[Provided passage — start]

Everyone makes a mistake, even your guru who has been teaching yoga for decades. And it's totally okay. Whether it’s mixing up your left and rights (ugh, I do this all the time), forgetting the sequence, or giving a confusing cue, it's part of the learning experience. I will also let you in a little secret...most of the time the students hardly notice! Just play it cool and fix it if you can.  If not, brush it off and move on! There have been classes where I walk out smiling and think "Wow, that class was amazing. I got this!" and there have been classes where I walk out and think "Damn, I completely bombed that class." But, I've learned from both the good experiences and the bad. 

2. Be authenticconfident, and compassionate.

It's important to be authentic and stay true to yourself. Don't try to mimic your favorite teacher. If you're too busy pretending to be something you're not, you will lose confidence. Without confidence, you will not be able to hold the room. Trust me.

It is also important to be compassionate as a yoga teacher and to understand that it's not about you, it's about the student. It is likely you won’t always know the levels of the students, their backgrounds in yoga, or their physical abilities. You also don't know their emotional state or what brought them to their mat. But, what you do know is yoga. You know how to do it, and more importantly, you know why you do it.

It’s important to exude authenticity, confidence, and compassion so that your students trust that this is exactly where they should be.

3. Once a teacher, always a student.

[Provided passage — finish]

-- Tasks --
1. List the mistakes the yoga teaching tips give as examples of errors a teacher might make in class.
2. In the yoga teaching tips, what will a teacher be unable to do without confidence?
3. Write the next part of the yoga teaching tips, picking up after the heading "3. Once a teacher, always a student."

[Records supplied — start]

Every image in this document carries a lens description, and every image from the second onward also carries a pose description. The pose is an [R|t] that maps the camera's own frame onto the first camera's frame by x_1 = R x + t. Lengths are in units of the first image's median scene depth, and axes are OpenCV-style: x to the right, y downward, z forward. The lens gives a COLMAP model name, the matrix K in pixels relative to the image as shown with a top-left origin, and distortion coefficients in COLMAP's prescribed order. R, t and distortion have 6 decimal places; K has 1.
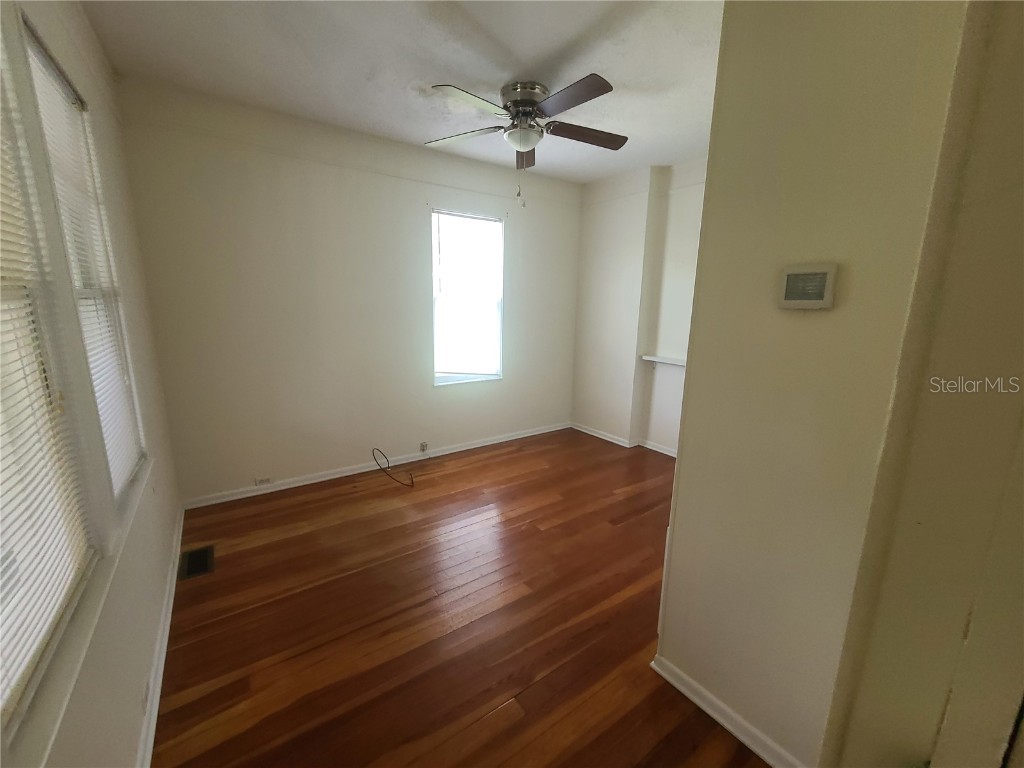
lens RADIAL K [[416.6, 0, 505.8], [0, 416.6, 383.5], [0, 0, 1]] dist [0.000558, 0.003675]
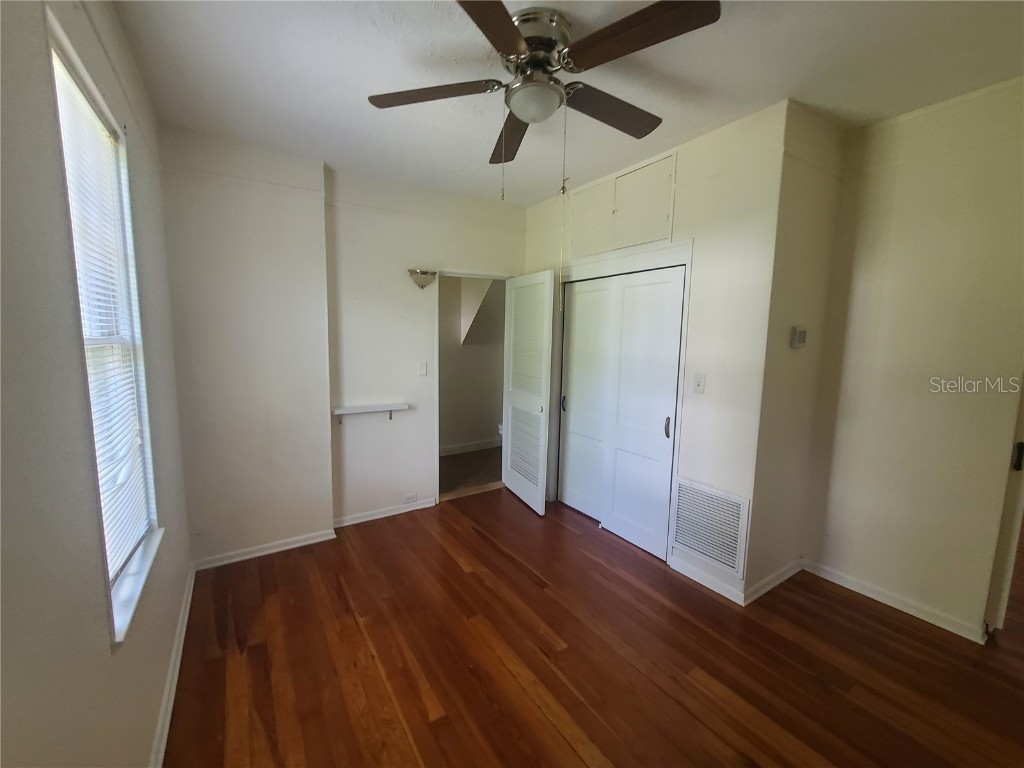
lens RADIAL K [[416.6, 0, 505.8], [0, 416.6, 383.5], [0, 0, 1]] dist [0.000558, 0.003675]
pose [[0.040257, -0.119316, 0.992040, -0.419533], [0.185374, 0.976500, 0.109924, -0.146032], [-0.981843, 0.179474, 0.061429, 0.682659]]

[Records supplied — finish]
[Records supplied — start]

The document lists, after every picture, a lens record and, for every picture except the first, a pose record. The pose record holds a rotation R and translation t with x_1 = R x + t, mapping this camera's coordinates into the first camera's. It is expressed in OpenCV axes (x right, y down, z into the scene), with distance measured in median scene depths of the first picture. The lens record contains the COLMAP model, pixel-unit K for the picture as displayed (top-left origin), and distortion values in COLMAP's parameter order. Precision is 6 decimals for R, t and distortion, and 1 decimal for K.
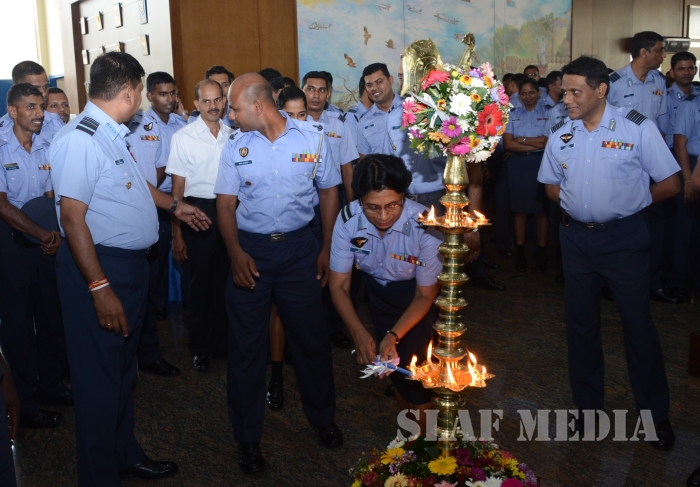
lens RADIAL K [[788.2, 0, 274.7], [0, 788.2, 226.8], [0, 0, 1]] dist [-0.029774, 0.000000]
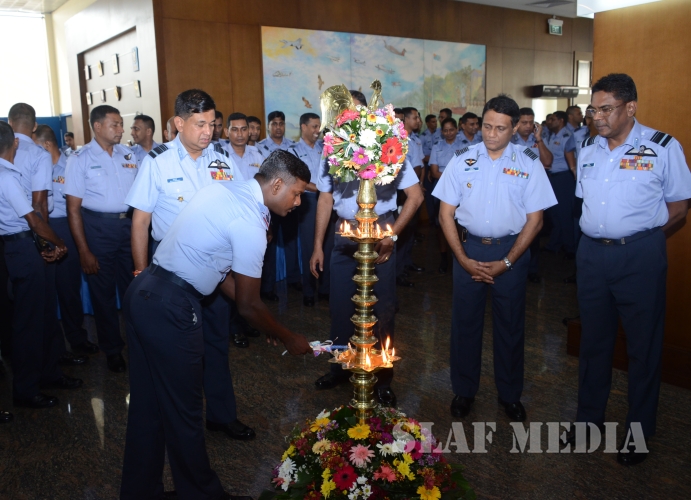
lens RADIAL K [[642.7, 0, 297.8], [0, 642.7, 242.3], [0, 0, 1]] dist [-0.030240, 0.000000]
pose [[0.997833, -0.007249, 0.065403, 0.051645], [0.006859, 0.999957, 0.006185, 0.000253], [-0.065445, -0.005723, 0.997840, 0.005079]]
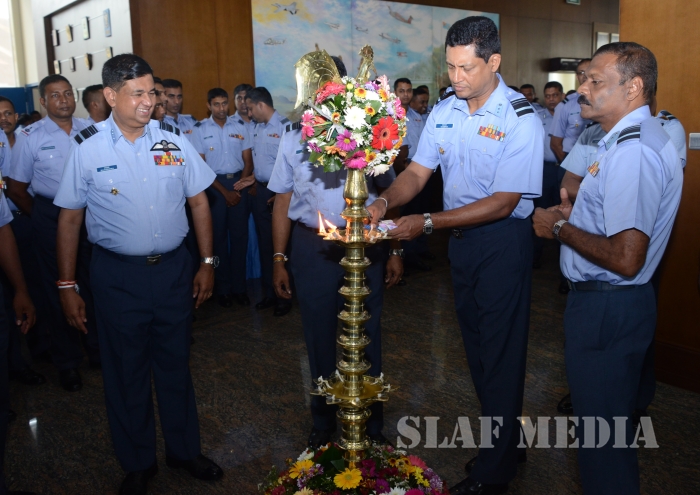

[Records supplied — finish]

-- Answers for the exercise --
1.
- Mixing up left and right
- Forgetting the sequence
- Giving a confusing cue

2. Without confidence, a teacher will not be able to hold the room.

3.
The best way to keep learning is to keep practicing! You fell in love with the practice of yoga and that's why you became a teacher, so don't stop being a student. Whether you have to get up at the crack of dawn to catch a class, practice with a You-Tube video, or flow to your own sequence, keeping up with your practice is crucial. 

I am a big believer in teaching only what you know. I truly believe that you cannot properly teach something unless you've personally experienced how it feels. One of the biggest pieces of advice that my teacher shared during teacher training was, "do not teach what you cannot do." So my advice to you, is keep trying until you've finally learned it enough to share with others!

4. Don't take it personally.

Students will come and go. I've had students that came to every class I taught on a regular basis and then suddenly they disappeared. At first, I took it very personally but then I realized sometimes peoples energies just don't mesh well together. It's not that one or the other is bad, its just they aren't serving each other. Don't worry, over time you will start to build a tribe and others will still continue to come and go.

5. It will take time to find the right studio for you.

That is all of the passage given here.